Semantic Transfer from Head to Tail: Enlarging Tail Margin for Long-Tailed Visual Recognition.

Deep neural networks excel in visual recognition tasks, but their success hinges on access to balanced datasets. Yet, real-world datasets often exhibit a long-tailed distribution, compromising network efficiency and hampering generalization on unseen data. To enhance the model’s generalization in long-tailed scenarios, we present a novel feature augmentation approach termed SeMAntic tRansfer from head to Tail (SMART), which enriches the feature patterns for tail samples by transferring semantic covariance from the head classes to the tail classes along semantically correlating dimensions.

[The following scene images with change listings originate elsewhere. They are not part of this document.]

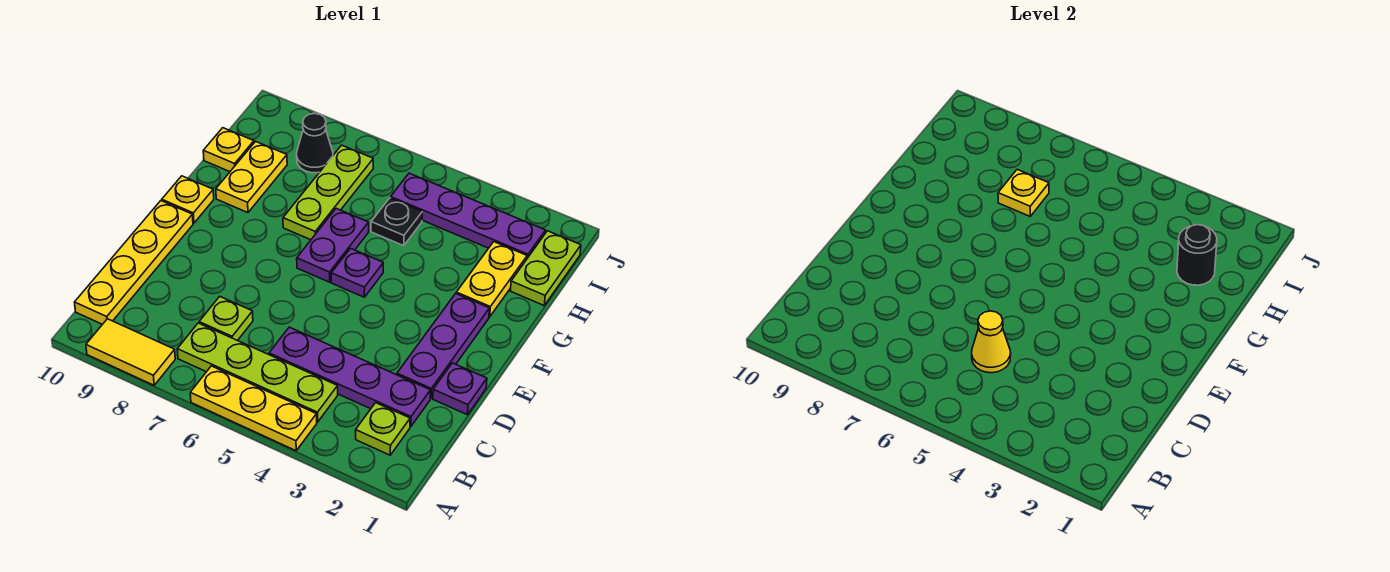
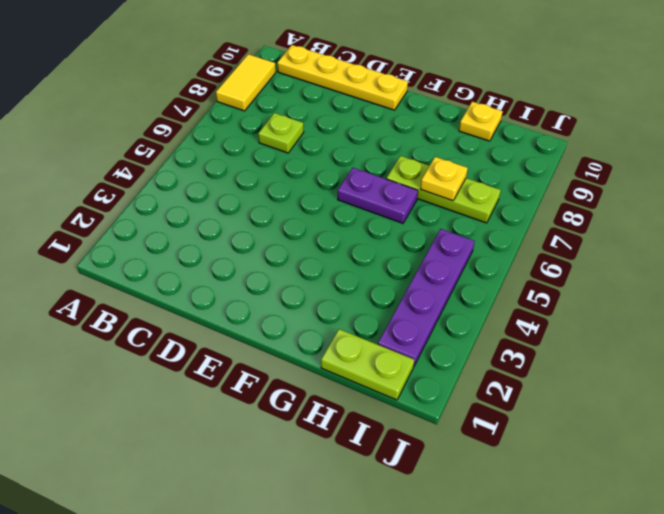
none -> yellow 1x3 plate [190,366,317,451]
none -> lime 1x1 plate [356,403,410,455]
none -> lime 1x4 plate [177,323,338,422]

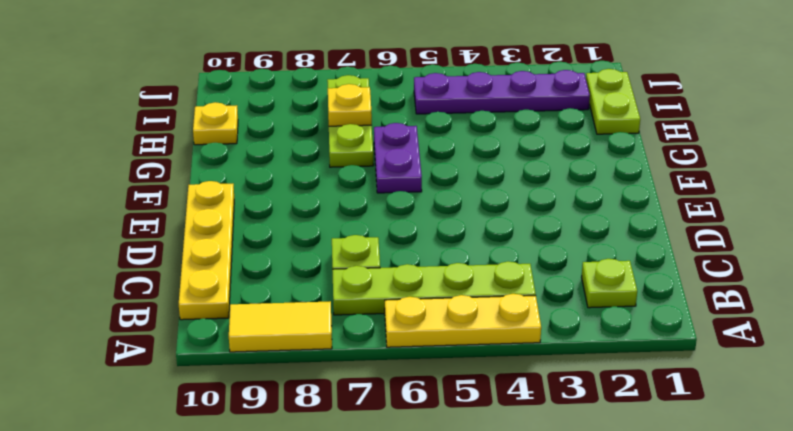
none -> purple 1x4 plate [269,327,431,427]
none -> purple 1x1 plate [433,363,487,415]
none -> purple 1x3 plate [397,294,489,398]

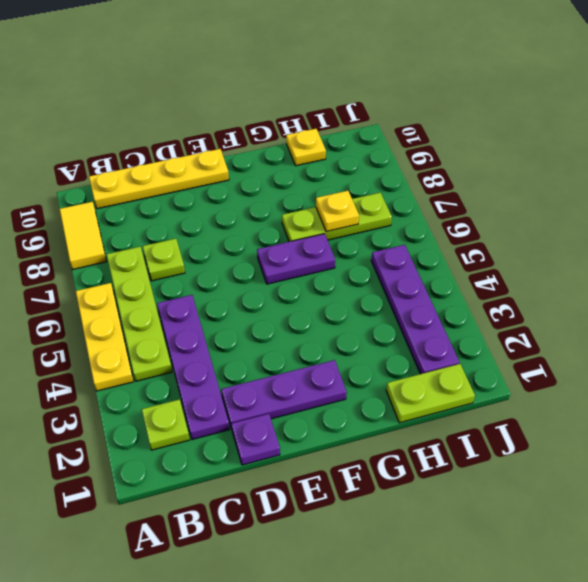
none -> purple 1x1 plate [331,248,383,297]
none -> yellow 1x1 plate [162,176,214,223]
none -> yellow 1x2 plate [456,242,527,317]

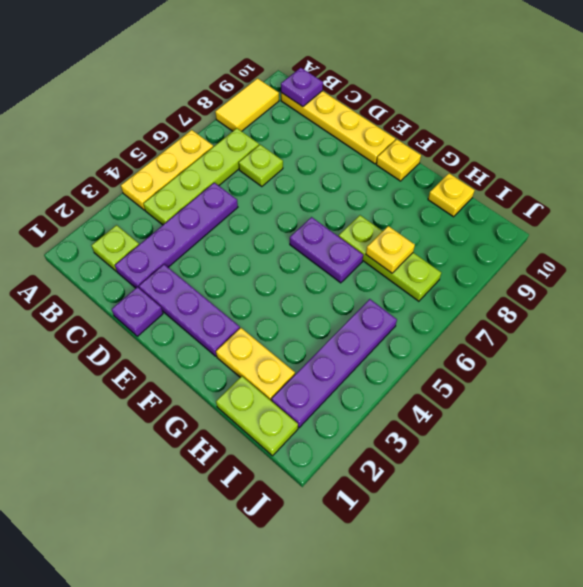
purple 1x1 plate [281,68,323,107] -> purple 1x1 plate moved to [331,248,383,297]
none -> yellow 1x2 plate [216,141,287,213]
none -> black 1x1 plate [371,198,422,246]
none -> black 1x1 cone [297,113,333,173]

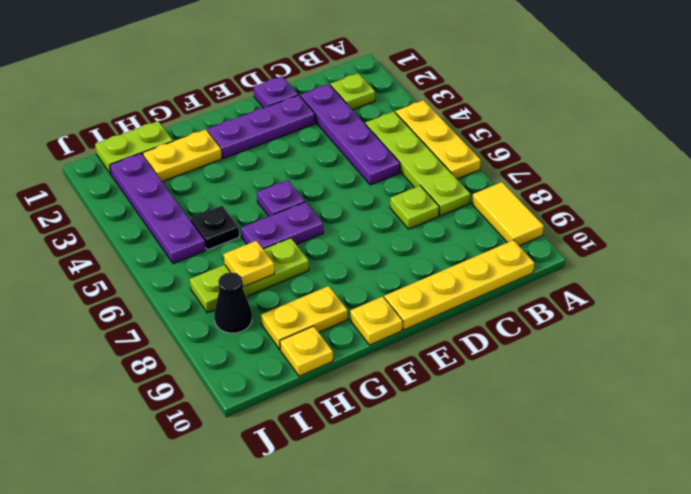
none -> yellow 1x1 cone [972,311,1011,373]
none -> black 1x1 round brick [1177,225,1217,285]

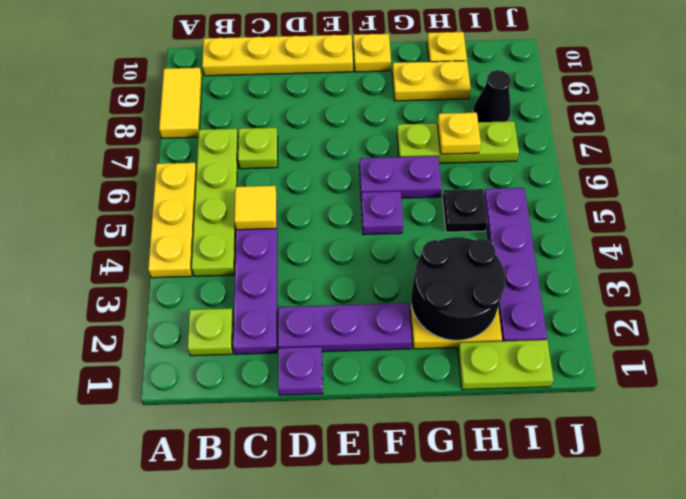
yellow 1x1 tile [234,186,276,230] -> yellow 1x1 cone [972,311,1011,373]
black 2x2 round brick [411,237,505,340] -> black 1x1 round brick [1177,225,1217,285]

This strategy boosts the model’s generalization ability by implicitly and adaptively weighting the logits, thereby widening the classification margin of tail classes. Inspired by the success of this weighting, we further incorporate a semantic-aware weighting strategy for the loss tied to tail samples. This amplifies the effect of enlarging the margin for tail classes. We are the first to provide theoretical analysis that demonstrates a large semantic diversity in tail samples can increase class margins during the training stage, leading to improved generalization. Empirical observations support our theory. Notably, with no need for extra data or learnable parameters, SMART achieves state-of-the-art results on five long-tailed benchmark datasets: CIFAR-10/100-LT, Places-LT, ImageNet-LT, and iNaturalist 2018.